_Exercise aim_
Go through the listing and pick out each line with the word "декабря" in it.

_Data for analysis_
***

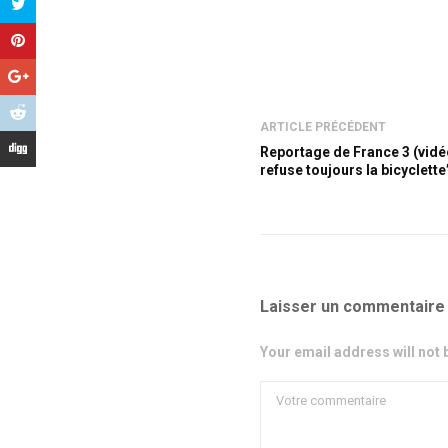
ARTICLE PRÉCÉDENT
Reportage de France 3 (vidéo
refuse toujours la bicyclette”
Laisser un commentaire
Your email address will not 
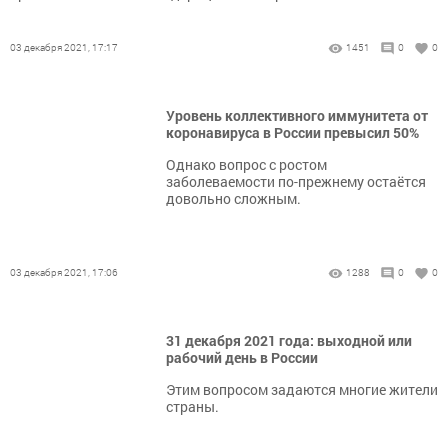
03 декабря 2021, 17:17
1451
0
0
Уровень коллективного иммунитета от
коронавируса в России превысил 50%
Однако вопрос с ростом
заболеваемости по-прежнему остаётся
довольно сложным.
03 декабря 2021, 17:06
1288
0
0
31 декабря 2021 года: выходной или
рабочий день в России
Этим вопросом задаются многие жители
страны.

***

_Task result_
03 декабря 2021, 17:17
03 декабря 2021, 17:06
31 декабря 2021 года: выходной или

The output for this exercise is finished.